New A5 campaign group will 'gladly' accept invite to address council on need for deadly road upgrade following proposal
CAMPAIGNERS for the long-awaited A5 upgrade have said they would "gladly" accept an invitation to present their case at Mid Ulster District Council.
Two members of the local authority have proposed the A5 Enough is Enough group speak at an upcoming meeting, to push forward the case for the A5 Western Transport Corridor project.
The campaign group, which was formed by Tyrone GAA, is calling for immediate progress on the A5 Western Transport Corridor project to create a new dual carriageway, which was first agreed by Stormont in 2007.
Since then, delays caused by legal challenges have left the project in limbo, while 44 deaths on the road have occurred since it was originally given the green light.

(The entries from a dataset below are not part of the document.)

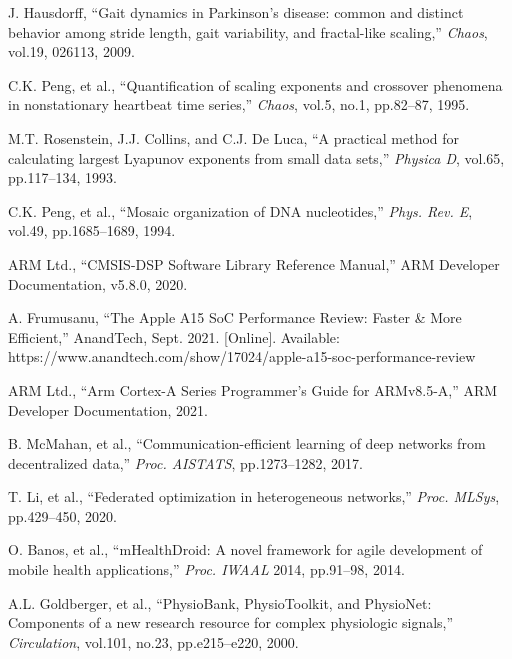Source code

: \documentclass[paper]{ieice}
\begin{document}
\begin{thebibliography}{99}
J. Hausdorff, ``Gait dynamics in Parkinson's disease: common and distinct behavior among stride length, gait variability, and fractal-like scaling,'' \textit{Chaos}, vol.19, 026113, 2009.

C.K. Peng, et al., ``Quantification of scaling exponents and crossover phenomena in nonstationary heartbeat time series,'' \textit{Chaos}, vol.5, no.1, pp.82--87, 1995.

M.T. Rosenstein, J.J. Collins, and C.J. De Luca, ``A practical method for calculating largest Lyapunov exponents from small data sets,'' \textit{Physica D}, vol.65, pp.117--134, 1993.

C.K. Peng, et al., ``Mosaic organization of DNA nucleotides,'' \textit{Phys. Rev. E}, vol.49, pp.1685--1689, 1994.

ARM Ltd., ``CMSIS-DSP Software Library Reference Manual,'' ARM Developer Documentation, v5.8.0, 2020.

A. Frumusanu, ``The Apple A15 SoC Performance Review: Faster & More Efficient,'' AnandTech, Sept. 2021. [Online]. Available: https://www.anandtech.com/show/17024/apple-a15-soc-performance-review

ARM Ltd., ``Arm Cortex-A Series Programmer's Guide for ARMv8.5-A,'' ARM Developer Documentation, 2021.

B. McMahan, et al., ``Communication-efficient learning of deep networks from decentralized data,'' \textit{Proc. AISTATS}, pp.1273--1282, 2017.

T. Li, et al., ``Federated optimization in heterogeneous networks,'' \textit{Proc. MLSys}, pp.429--450, 2020.

O. Banos, et al., ``mHealthDroid: A novel framework for agile development of mobile health applications,'' \textit{Proc. IWAAL} 2014, pp.91--98, 2014.

A.L. Goldberger, et al., ``PhysioBank, PhysioToolkit, and PhysioNet: Components of a new research resource for complex physiologic signals,'' \textit{Circulation}, vol.101, no.23, pp.e215--e220, 2000.

\end{thebibliography}
\end{document}

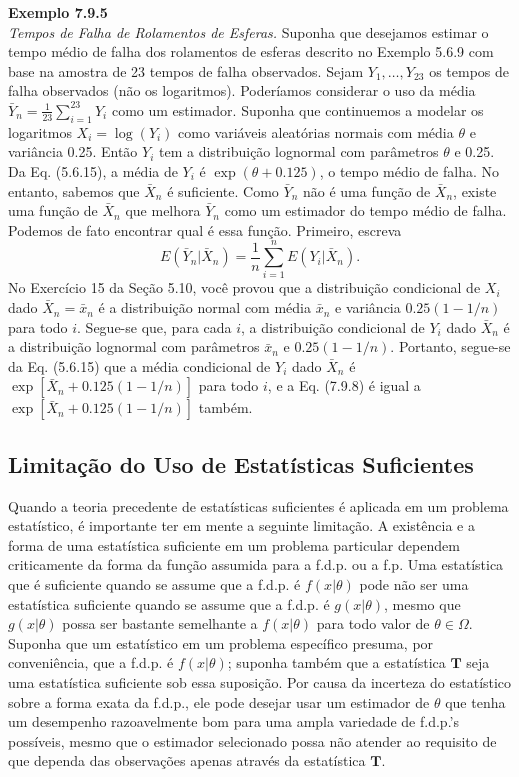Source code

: \noindent\textbf{Exemplo 7.9.5} \\
\textit{Tempos de Falha de Rolamentos de Esferas.} Suponha que desejamos estimar o tempo médio de falha dos rolamentos de esferas descrito no Exemplo 5.6.9 com base na amostra de 23 tempos de falha observados. Sejam $Y_1, \dots, Y_{23}$ os tempos de falha observados (não os logaritmos). Poderíamos considerar o uso da média $\bar{Y}_n = \frac{1}{23}\sum_{i=1}^{23} Y_i$ como um estimador. Suponha que continuemos a modelar os logaritmos $X_i = \log(Y_i)$ como variáveis aleatórias normais com média $\theta$ e variância 0.25. Então $Y_i$ tem a distribuição lognormal com parâmetros $\theta$ e 0.25. Da Eq. (5.6.15), a média de $Y_i$ é $\exp(\theta + 0.125)$, o tempo médio de falha. No entanto, sabemos que $\bar{X}_n$ é suficiente. Como $\bar{Y}_n$ não é uma função de $\bar{X}_n$, existe uma função de $\bar{X}_n$ que melhora $\bar{Y}_n$ como um estimador do tempo médio de falha. Podemos de fato encontrar qual é essa função. Primeiro, escreva
\begin{equation}
E(\bar{Y}_n|\bar{X}_n) = \frac{1}{n}\sum_{i=1}^{n} E(Y_i|\bar{X}_n). \tag{7.9.8}
\end{equation}
No Exercício 15 da Seção 5.10, você provou que a distribuição condicional de $X_i$ dado $\bar{X}_n = \bar{x}_n$ é a distribuição normal com média $\bar{x}_n$ e variância $0.25(1-1/n)$ para todo $i$. Segue-se que, para cada $i$, a distribuição condicional de $Y_i$ dado $\bar{X}_n$ é a distribuição lognormal com parâmetros $\bar{x}_n$ e $0.25(1-1/n)$. Portanto, segue-se da Eq. (5.6.15) que a média condicional de $Y_i$ dado $\bar{X}_n$ é $\exp[\bar{X}_n + 0.125(1-1/n)]$ para todo $i$, e a Eq. (7.9.8) é igual a $\exp[\bar{X}_n + 0.125(1-1/n)]$ também.


\subsection*{Limitação do Uso de Estatísticas Suficientes}

Quando a teoria precedente de estatísticas suficientes é aplicada em um problema estatístico, é importante ter em mente a seguinte limitação. A existência e a forma de uma estatística suficiente em um problema particular dependem criticamente da forma da função assumida para a f.d.p. ou a f.p. Uma estatística que é suficiente quando se assume que a f.d.p. é $f(x|\theta)$ pode não ser uma estatística suficiente quando se assume que a f.d.p. é $g(x|\theta)$, mesmo que $g(x|\theta)$ possa ser bastante semelhante a $f(x|\theta)$ para todo valor de $\theta \in \Omega$. Suponha que um estatístico em um problema específico presuma, por conveniência, que a f.d.p. é $f(x|\theta)$; suponha também que a estatística $\mathbf{T}$ seja uma estatística suficiente sob essa suposição. Por causa da incerteza do estatístico sobre a forma exata da f.d.p., ele pode desejar usar um estimador de $\theta$ que tenha um desempenho razoavelmente bom para uma ampla variedade de f.d.p.'s possíveis, mesmo que o estimador selecionado possa não atender ao requisito de que dependa das observações apenas através da estatística $\mathbf{T}$.

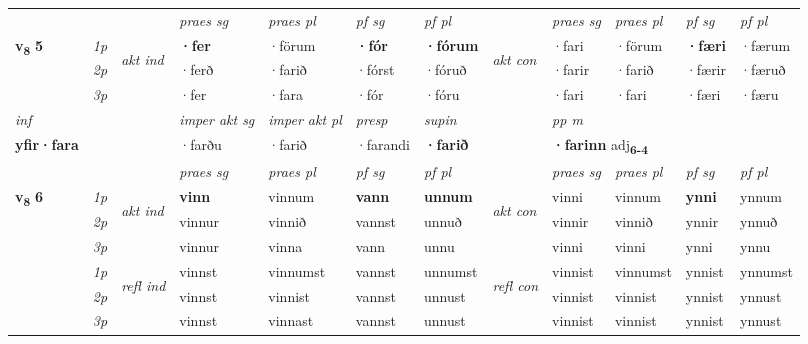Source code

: \begin{longtable}[l]{X>{\footnotesize\itshape}llXXXXlXXXX}
 & &   & \textit{praes sg}  & \textit{praes pl}    & \textit{ pf sg} & \textit{pf pl} & & \textit{praes sg}  & \textit{praes pl}    & \textit{pf sg} & \textit{pf pl }  \\ \cmidrule{4-7} \cmidrule{9-12}
 \multirow{2}{*}{{{\textbf{v{\textsubscript{8}}} \Large{\textbf{5}}}}}  & 1p & \multirow{3}{*}{\begin{turn}{90}\textit{akt ind}\end{turn}} & \textbf{·fer} & ·förum & \textbf{·fór} & \textbf{·fórum} & \multirow{3}{*}{\begin{turn}{90}\textit{akt con}\end{turn}} &·fari & ·förum & \textbf{·færi} & ·færum\\*
 & 2p &  &  ·ferð  & ·farið & ·fórst & ·fóruð & & ·farir & ·farið & ·færir & ·færuð \\*
 & 3p &  & ·fer & ·fara & ·fór & ·fóru & & ·fari & ·fari& ·færi & ·færu \\*
\cmidrule{4-7} \cmidrule{9-12}

   {\textit{inf}} & &  & \textit{imper akt sg} & \textit{imper akt pl}   & \textit{presp} & \textit{supin}  && \textit{pp m} \\*
  {\textbf{yfir\allowbreak ·fara}} & && ·farðu  & ·farið   & ·farandi &  \textbf{·farið}  && \multicolumn{2}{l}{\textbf{·farinn} adj\textbf{\textsubscript{6-4}}} \\*

\midrule

 & &   & \textit{praes sg}  & \textit{praes pl}    & \textit{ pf sg} & \textit{pf pl} & & \textit{praes sg}  & \textit{praes pl}    & \textit{pf sg} & \textit{pf pl }  \\ \cmidrule{4-7} \cmidrule{9-12}
 \multirow{2}{*}{{{\textbf{v{\textsubscript{8}}} \Large{\textbf{6}}}}}  & 1p & \multirow{3}{*}{\begin{turn}{90}\textit{akt ind}\end{turn}} & \textbf{vinn} & vinnum & \textbf{vann} & \textbf{unnum} & \multirow{3}{*}{\begin{turn}{90}\textit{akt con}\end{turn}} &vinni & vinnum & \textbf{ynni} & ynnum\\*
 & 2p &  &  vinnur  & vinnið & vannst & unnuð & & vinnir & vinnið & ynnir & ynnuð \\*
 & 3p &  & vinnur & vinna & vann & unnu & & vinni & vinni& ynni & ynnu \\*
\cmidrule{4-7} \cmidrule{9-12}
 & 1p & \multirow{3}{*}{\begin{turn}{90}\textit{refl ind}\end{turn}}  & vinnst & vinnumst & vannst & unnumst & \multirow{3}{*}{\begin{turn}{90}\textit{refl con}\end{turn}}  &vinnist & vinnumst & ynnist & ynnumst \\*
 & 2p &  & vinnst & vinnist & vannst & unnust & &vinnist & vinnist & ynnist & ynnust \\*
 & 3p  & & vinnst & vinnast & vannst & unnust & & vinnist & vinnist& ynnist & ynnust \\*
\cmidrule{4-7} \cmidrule{9-12}


\end{longtable}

Independent Mid Ulster councillors Dan Kerr and Barry Monteith have called for the new campaign group to present their case at the council, and urged the local authority to show "solidarity" with the cause.
Speaking of attending the recent launch of the campaign at Tyrone GAA's headquarters in Garvaghey, Mr Kerr said: "The testimony and tales told by family members that night were very sad."

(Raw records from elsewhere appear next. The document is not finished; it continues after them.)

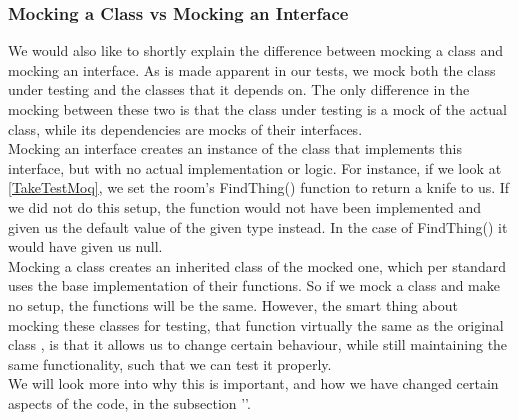 \subsubsection{Mocking a Class vs Mocking an Interface} \label{MockingVsSection}
We would also like to shortly explain the difference between mocking a class and mocking an interface. As is made apparent in our tests, we mock both the class under testing and the classes that it depends on. The only difference in the mocking between these two is that the class under testing is a mock of the actual class, while its dependencies are mocks of their interfaces. \\
Mocking an interface creates an instance of the class that implements this interface, but with no actual implementation or logic. For instance, if we look at \autoref{TakeTestMoq}, we set the room's FindThing() function to return a knife to us. If we did not do this setup, the function would not have been implemented and given us the default value of the given type instead. In the case of FindThing() it would have given us null. \\
Mocking a class creates an inherited class of the mocked one, which per standard uses the base implementation of their functions. So if we mock a class and make no setup, the functions will be the same. However, the smart thing about mocking these classes for testing, that function virtually the same as the original class , is that it allows us to change certain behaviour, while still maintaining the same functionality, such that we can test it properly. \\
We will look more into why this is important, and how we have changed certain aspects of the code, in the subsection ''. 

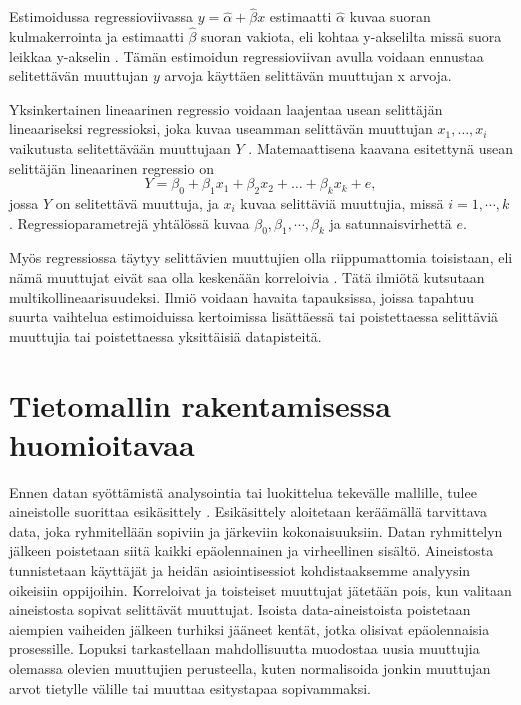 Estimoidussa regressioviivassa $y = \hat{\alpha} + \hat{\beta}x$ estimaatti $\hat{\alpha}$ kuvaa suoran kulmakerrointa ja estimaatti $\hat{\beta}$ suoran vakiota, eli kohtaa y-akselilta missä suora leikkaa y-akselin \citep{rossIntroductoryStatistics2017}. Tämän estimoidun regressioviivan avulla voidaan ennustaa selitettävän muuttujan $y$ arvoja käyttäen selittävän muuttujan x arvoja.

Yksinkertainen lineaarinen regressio voidaan laajentaa usean selittäjän lineaariseksi regressioksi, joka kuvaa useamman selittävän muuttujan $x_1, \ldots, x_i$ vaikutusta selitettävään muuttujaan $Y$ \citep{rossIntroductoryStatistics2017}. Matemaattisena kaavana esitettynä usean selittäjän lineaarinen regressio on $$Y = \beta_0 + \beta_1x_1 + \beta_2x_2 + \ldots + \beta_kx_k + e,$$ jossa $Y$ on selitettävä muuttuja, ja $x_i$ kuvaa selittäviä muuttujia, missä $i = 1, \cdots, k$. Regressioparametrejä yhtälössä kuvaa $\beta_0, \beta_1, \cdots, \beta_k$ ja satunnaisvirhettä $e$.

Myös regressiossa täytyy selittävien muuttujien olla riippumattomia toisistaan, eli nämä muuttujat eivät saa olla keskenään korreloivia \citep{daoudMulticollinearityRegressionAnalysis2017}. Tätä ilmiötä kutsutaan multikollineaarisuudeksi. Ilmiö voidaan havaita tapauksissa, joissa tapahtuu suurta vaihtelua estimoiduissa kertoimissa lisättäessä tai poistettaessa selittäviä muuttujia tai poistettaessa yksittäisiä datapisteitä.

\section{Tietomallin rakentamisessa huomioitavaa}
Ennen datan syöttämistä analysointia tai luokittelua tekevälle mallille, tulee aineistolle suorittaa esikäsittely \citep{romeroSurveyPreProcessingEducational2014}. Esikäsittely aloitetaan keräämällä tarvittava data, joka ryhmitellään sopiviin ja järkeviin kokonaisuuksiin. Datan ryhmittelyn jälkeen poistetaan siitä kaikki epäolennainen ja virheellinen sisältö. Aineistosta tunnistetaan käyttäjät ja heidän asiointisessiot kohdistaaksemme analyysin oikeisiin oppijoihin. Korreloivat ja toisteiset muuttujat jätetään pois, kun valitaan aineistosta sopivat selittävät muuttujat. Isoista data-aineistoista poistetaan aiempien vaiheiden jälkeen turhiksi jääneet kentät, jotka olisivat epäolennaisia prosessille. Lopuksi tarkastellaan mahdollisuutta muodostaa uusia muuttujia olemassa olevien muuttujien perusteella, kuten normalisoida jonkin muuttujan arvot tietylle välille tai muuttaa esitystapaa sopivammaksi.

Mr Monteith said the old Dungannon and South Tyrone Borough Council had heard similar testimony from campaigners for the A4 upgrade, which was completed back in 2010 - just six years after being given the green light.
"There was a long hard fought battle by councillors to ensure the A4 situation was dealt with and the A5 is long past the same situation so I am delighted with this idea," he said.
A5 Enough is Enough chair Niall McKenna told the Irish News: "We would gladly accept an invitation to speak with the council, as a significant stretch of the A5 runs through the area and it is important that we highlight just how vital it is for progress to happen so that lives can be saved."
A public consultation on environmental information relating to the proposed 85km carriageway published by the Department for Infrastructure opened in January, while a reconvened public inquiry into the project is now expected to start in March.